セリオスは初めて食べるフランス発祥のスイーツに目を輝かせている。
クレープはフランス北西部のブルターニュが発祥で、元になったのは蕎麦粉で作った薄いパンケーキのガレットという料理。
ガレットは小麦が育ちにくいブルターニュ地方の庶民の食べ物だったが、ルイ13世の妻アンヌ王妃がブルターニュ地方を訪れた際に偶然口にして気に入り、宮廷料理に取り入れたといわれている。
その際に蕎麦粉から小麦粉に変わったり、粉と水と塩のみだった生地に牛乳やバター、鶏卵、砂糖などが加えられるようになったという。
日本のクレープは1937年(昭和12年)頃にはフランス料理のデサートとして存在していたらしい。
その頃は皿に盛られてナイフやフォークで食べるスイーツだった。
1976年、東京・渋谷にマリオンクレープが開店した際に、クレープを専用の巻紙に包んで提供し、手に持って食べる様式を定着させたという。
果物や生クリーム、アイスクリームなどを包んだクレープは日本独自のもので、原宿カフェクレープが始まり。
買ってそのまま店の前で食べる、または食べ歩くスタイルも日本(原宿)が始まりで、中国やカンボジアなどにも広がっている。
そんなわけで日本のクレープは紙で包まれていて手で持って食べるスタイルが多いけれど、レストランなどでデザートとして出されるものは皿に盛られている。
吐夢宗谷では紙に包んで渡すテイクアウト用の他、皿に盛ってフォークとナイフで食べるイートインでも提供されていた。
愛歌たちは普段は紙に包まれたクレープを手で持って食べているが、今回はセリオスに合わせて皿に盛って食べることにした。
「セリオス、それはなぁに?」
「これは私が食べる物をチェックする道具だよ」
美冬が不思議そうに首を傾げて問うた。
セリオスは初めてのセルフサービスで自分の席まで運んだ皿盛りクレープに、腕時計のような物をそっと近付けて何か調べている。
小さな液晶画面に映し出された文字は、クレープの成分。
続けてセリオスはクレープが盛られている皿、フォークとナイフも同様に調べている。
「便利ね~。アレルギーがある人に役立ちそう」
「っていうかそれ、毒……」
「シッ」
日常的な便利さを感じる美冬。
一方で、王族ならではの使用目的に気付いた春樹の言葉を、愛歌がそっと制した。
王族であるセリオスには、毒殺の危険が身近にある。
それは食べ物だけでなく、食器に仕込まれる可能性もあるのだ。
セリオスが使う腕時計型の道具は、毒殺を未然に防ぐ装備品だった。
「うん、美味しい」
成分チェックに問題ないと分かると、セリオスは上品にナイフとフォークを使い、クレープを口に運んでニッコリ笑う。

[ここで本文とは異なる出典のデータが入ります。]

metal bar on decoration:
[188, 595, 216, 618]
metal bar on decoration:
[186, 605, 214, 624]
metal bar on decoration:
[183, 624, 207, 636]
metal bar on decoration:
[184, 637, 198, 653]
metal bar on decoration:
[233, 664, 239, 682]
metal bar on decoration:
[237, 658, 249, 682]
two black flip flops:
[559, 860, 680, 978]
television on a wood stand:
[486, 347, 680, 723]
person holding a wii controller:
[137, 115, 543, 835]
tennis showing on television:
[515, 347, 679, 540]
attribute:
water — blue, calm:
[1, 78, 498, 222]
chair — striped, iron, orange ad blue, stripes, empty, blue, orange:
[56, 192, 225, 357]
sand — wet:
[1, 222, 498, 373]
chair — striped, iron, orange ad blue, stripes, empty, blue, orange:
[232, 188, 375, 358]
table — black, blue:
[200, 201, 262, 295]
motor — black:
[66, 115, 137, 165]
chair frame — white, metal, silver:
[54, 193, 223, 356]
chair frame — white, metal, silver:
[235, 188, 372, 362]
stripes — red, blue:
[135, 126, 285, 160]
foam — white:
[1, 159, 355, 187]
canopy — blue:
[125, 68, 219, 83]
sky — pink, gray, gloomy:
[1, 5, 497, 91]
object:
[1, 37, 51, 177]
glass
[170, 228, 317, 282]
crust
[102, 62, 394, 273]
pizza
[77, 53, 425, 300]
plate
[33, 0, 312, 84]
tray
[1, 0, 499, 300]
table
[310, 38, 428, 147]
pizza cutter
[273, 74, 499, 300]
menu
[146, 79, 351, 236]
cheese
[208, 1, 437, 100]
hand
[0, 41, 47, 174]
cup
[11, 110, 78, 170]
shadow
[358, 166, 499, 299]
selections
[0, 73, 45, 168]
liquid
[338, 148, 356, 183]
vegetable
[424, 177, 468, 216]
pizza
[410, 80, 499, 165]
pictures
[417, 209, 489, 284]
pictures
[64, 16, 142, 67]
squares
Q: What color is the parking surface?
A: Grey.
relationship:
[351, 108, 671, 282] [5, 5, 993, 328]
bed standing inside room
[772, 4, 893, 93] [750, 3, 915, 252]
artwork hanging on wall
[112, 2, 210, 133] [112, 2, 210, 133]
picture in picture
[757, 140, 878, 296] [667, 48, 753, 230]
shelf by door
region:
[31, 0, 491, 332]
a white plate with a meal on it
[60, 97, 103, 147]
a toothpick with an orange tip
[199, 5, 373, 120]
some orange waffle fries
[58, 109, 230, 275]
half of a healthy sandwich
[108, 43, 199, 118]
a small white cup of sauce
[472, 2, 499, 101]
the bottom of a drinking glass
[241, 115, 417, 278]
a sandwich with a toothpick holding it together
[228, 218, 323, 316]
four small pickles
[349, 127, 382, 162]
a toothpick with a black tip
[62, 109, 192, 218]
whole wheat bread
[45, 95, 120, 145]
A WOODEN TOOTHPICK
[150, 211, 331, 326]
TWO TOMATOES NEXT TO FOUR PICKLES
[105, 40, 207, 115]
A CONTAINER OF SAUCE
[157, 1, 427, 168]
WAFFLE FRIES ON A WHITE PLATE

実年齢よりも幼く見えるセリオスは、笑うと無邪気な子供のようだ。
「帝国ではクレープを売ってないの?」
「似た食べ物はあるよ。ブリヌイといって生地は似ているけれど、具はかなり違うね」
「ブリヌイはどんな具?」
「キャビア、ザワークラウト、魚の燻製などを乗せて前菜にしたり、ジャムを乗せてデザートにして食べているよ」
「フルーツや生クリームやアイスクリームは乗せない?」
「そうだね。でもこんなに美味しいなら帝国でも広めたいなぁ」
同い年の愛歌たちと話しているうちに、セリオスは最初に比べて喋り方の硬さがなくなっていた。
騎士たちが一緒にいたら、こうはいかなかったかもしれない。
(アイカたちと一緒にいると楽しいな。日本に来て良かった)
嬉しそうに笑いながら、セリオスはそんなことを思っていた。